润玉已经成为诸良王了,童谣只是微笑,心里已经麻木得装不下任何感觉了。润玉再也没有出现在自己面前,也许对自己来说,是一件天大的好事也不一定。惹不起,还躲不起吗?看不到的话,也许渐渐地也就忘却了,童谣淡淡地笑着……
不久,童谣被分配到后宫的伙房做烧柴、打水的工作。童谣凭借着自己的双眼努力观察着四周。这个时代,已经有了类似后宫的雏形,当然,远没有明清时期那样的成熟鼎盛。这个院子很大,俨然像是一个专门收藏女人的大箱子,箱子里有数不清的精致格子,而每个格子都藏了一个女人。被收藏的女人互相之间很少说话,也几乎不出自己的房门。可每时每刻童谣都觉得这里的空气让人窒息。
劈完最后一块柴,难得有一小会儿喘息的机会。望着天空上偶尔飞过的小鸟,摸着手上新出的水泡楞神,无奈地叹息什么时候才是这场浩劫的尾声。却在这个时候,几个婢女凶神恶煞般地朝童谣冲了过来,领头的婆子上前就给了她一巴掌。
“说!是不是你打碎了白玉香炉!”
“什么白玉香炉?”
“诸良王送给梅妃的白玉香炉!”
童谣捂着发烫的脸颊顿时觉得好笑:“王妃的房间,你认为我一个下等女奴能进得去?”
“你……”那老婆子的眼神闪烁不定,顿时恼羞成怒起来,“到了这里就由不得你撒谎耍赖,还不快快地承认了,也好少受点皮肉之苦。快说,是你打破了王妃的香炉!”
“哦……原来是这样啊。”童谣轻蔑地挑了挑眉毛。原来是打破了润玉送的东西,怕没办法交代,随便个挡箭牌啊。
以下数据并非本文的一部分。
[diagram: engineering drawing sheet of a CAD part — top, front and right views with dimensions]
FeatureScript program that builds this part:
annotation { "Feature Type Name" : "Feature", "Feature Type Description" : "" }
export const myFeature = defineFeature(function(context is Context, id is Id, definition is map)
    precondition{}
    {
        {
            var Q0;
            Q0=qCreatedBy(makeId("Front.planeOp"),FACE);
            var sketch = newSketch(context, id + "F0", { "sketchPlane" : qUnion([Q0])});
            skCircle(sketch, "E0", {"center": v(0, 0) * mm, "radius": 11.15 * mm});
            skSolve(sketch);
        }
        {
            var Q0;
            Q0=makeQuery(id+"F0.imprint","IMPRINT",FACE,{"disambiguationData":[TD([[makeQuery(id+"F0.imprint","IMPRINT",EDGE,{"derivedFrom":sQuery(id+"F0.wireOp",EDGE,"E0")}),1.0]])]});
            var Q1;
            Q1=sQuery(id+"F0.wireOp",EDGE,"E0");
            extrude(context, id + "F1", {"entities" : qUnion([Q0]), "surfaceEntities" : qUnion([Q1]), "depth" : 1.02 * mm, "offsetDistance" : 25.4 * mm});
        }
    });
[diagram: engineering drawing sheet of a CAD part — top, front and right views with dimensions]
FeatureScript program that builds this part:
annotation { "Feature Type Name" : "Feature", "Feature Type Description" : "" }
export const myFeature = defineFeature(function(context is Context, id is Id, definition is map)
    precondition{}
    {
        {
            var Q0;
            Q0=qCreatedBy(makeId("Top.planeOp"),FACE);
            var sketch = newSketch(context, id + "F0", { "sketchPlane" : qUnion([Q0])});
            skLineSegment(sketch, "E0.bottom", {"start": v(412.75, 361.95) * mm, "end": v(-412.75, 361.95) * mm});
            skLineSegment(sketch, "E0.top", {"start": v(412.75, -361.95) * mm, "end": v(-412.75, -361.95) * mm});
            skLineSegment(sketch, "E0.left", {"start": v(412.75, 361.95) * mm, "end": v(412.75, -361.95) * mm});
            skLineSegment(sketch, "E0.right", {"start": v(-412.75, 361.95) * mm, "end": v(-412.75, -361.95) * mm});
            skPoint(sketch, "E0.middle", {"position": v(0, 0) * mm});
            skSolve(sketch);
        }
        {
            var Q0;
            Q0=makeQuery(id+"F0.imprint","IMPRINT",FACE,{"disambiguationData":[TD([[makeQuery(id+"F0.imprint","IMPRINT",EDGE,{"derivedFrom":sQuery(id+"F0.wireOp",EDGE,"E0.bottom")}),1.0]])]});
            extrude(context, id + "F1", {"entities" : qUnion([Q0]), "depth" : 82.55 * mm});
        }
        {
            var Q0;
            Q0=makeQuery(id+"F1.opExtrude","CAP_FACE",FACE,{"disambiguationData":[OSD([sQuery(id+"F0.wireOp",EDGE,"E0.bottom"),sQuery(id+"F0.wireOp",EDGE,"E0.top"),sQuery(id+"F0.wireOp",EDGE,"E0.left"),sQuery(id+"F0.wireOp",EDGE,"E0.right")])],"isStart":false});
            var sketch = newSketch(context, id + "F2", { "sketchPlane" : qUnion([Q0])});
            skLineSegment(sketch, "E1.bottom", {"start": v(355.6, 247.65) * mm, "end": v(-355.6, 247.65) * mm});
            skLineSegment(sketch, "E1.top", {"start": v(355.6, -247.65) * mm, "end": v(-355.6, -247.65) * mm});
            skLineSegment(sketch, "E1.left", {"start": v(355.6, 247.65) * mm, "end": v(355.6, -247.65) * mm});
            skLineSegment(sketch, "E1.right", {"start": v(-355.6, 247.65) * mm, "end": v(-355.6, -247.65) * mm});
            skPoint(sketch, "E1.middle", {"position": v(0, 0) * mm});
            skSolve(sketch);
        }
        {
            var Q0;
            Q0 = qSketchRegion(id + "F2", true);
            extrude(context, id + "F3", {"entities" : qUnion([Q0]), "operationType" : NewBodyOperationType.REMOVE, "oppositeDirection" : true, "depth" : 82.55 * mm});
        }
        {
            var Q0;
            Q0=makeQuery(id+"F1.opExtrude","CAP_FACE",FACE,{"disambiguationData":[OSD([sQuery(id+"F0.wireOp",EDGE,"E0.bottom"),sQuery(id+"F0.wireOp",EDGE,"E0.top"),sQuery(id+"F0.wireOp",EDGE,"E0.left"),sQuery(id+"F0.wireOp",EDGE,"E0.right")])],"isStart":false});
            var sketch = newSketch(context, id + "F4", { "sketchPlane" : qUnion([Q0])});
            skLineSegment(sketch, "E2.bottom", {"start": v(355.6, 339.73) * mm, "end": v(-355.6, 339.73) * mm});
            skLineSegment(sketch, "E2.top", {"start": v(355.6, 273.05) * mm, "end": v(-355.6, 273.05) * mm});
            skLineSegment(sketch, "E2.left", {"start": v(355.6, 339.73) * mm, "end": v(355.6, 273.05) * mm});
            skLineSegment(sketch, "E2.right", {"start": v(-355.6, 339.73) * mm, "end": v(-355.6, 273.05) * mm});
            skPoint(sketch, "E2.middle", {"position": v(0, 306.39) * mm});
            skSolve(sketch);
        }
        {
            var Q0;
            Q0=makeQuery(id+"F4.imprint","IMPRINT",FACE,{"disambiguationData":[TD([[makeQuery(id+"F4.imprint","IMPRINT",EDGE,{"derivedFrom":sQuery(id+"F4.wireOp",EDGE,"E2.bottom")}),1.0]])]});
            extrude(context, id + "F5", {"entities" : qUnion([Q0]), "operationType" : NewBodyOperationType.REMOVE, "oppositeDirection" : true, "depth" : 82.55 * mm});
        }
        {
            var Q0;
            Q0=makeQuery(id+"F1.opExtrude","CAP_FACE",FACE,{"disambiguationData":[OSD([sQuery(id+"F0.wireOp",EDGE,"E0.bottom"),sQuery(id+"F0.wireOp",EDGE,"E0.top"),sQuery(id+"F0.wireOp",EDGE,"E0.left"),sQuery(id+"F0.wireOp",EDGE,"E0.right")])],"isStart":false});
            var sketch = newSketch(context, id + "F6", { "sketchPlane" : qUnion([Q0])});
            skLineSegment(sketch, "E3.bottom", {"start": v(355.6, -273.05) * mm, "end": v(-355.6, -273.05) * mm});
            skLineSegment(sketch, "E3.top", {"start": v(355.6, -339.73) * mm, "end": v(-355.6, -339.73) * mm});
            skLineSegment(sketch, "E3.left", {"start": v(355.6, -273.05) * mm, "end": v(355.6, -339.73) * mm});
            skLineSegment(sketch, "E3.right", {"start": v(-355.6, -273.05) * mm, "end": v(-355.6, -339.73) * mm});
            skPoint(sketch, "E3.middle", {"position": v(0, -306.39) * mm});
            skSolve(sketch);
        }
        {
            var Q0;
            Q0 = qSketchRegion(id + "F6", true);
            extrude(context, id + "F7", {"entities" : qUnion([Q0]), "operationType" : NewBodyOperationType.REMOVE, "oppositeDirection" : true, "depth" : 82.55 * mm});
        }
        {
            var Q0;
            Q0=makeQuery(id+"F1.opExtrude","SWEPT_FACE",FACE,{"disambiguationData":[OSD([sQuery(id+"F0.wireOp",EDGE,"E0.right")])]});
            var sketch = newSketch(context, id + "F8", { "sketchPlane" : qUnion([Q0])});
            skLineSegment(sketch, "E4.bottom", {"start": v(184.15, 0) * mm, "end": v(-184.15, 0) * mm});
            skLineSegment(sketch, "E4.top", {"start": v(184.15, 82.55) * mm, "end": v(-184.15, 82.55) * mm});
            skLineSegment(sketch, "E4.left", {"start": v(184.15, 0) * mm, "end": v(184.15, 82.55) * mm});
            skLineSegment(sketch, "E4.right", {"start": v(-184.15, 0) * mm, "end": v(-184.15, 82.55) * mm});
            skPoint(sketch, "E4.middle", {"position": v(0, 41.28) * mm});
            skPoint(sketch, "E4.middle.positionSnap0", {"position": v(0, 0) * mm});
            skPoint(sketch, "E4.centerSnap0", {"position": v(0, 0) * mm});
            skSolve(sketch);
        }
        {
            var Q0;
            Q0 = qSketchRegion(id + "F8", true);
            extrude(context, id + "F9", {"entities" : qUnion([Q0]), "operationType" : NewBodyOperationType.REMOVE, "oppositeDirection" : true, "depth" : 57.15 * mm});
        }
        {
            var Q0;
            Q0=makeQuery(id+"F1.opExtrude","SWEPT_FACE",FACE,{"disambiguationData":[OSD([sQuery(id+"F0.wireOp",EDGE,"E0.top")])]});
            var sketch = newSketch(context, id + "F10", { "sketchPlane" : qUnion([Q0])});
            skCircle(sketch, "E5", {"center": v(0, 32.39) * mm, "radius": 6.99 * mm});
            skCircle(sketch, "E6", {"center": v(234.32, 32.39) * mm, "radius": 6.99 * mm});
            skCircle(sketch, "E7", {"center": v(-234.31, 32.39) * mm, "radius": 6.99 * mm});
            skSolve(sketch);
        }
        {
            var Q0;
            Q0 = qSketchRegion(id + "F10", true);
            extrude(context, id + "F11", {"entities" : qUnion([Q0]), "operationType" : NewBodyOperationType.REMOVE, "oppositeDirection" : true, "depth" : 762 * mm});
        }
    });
呵呵,在这个地方,自己也许是最好欺负的那一个了,也正常。
“你今天老实承认也就罢了,否则……我再问你一次,这东西是不是你打破的?”
童谣心里一阵冷笑:“这明摆着是要往我头上扣黑锅了,我承不承认又有什么关系?随便你吧。”
“好,给我拖出去!”那老妇大喝一声,边上几名年轻的婢女立刻撩起袖子上前,一边一个地把童谣架了起来往院子外头拖去。
来到外院的空地上,四五个婢女把童谣拉头抻脚地按在地上,也不知从哪拿来一根乌黑油亮的竹条子,一下抽在了童谣的背上。
竹条所过之处如同油泼,火辣辣的疼。心有不甘又如何?落到这步田地只好咬紧牙关,只希望不会被她们打死。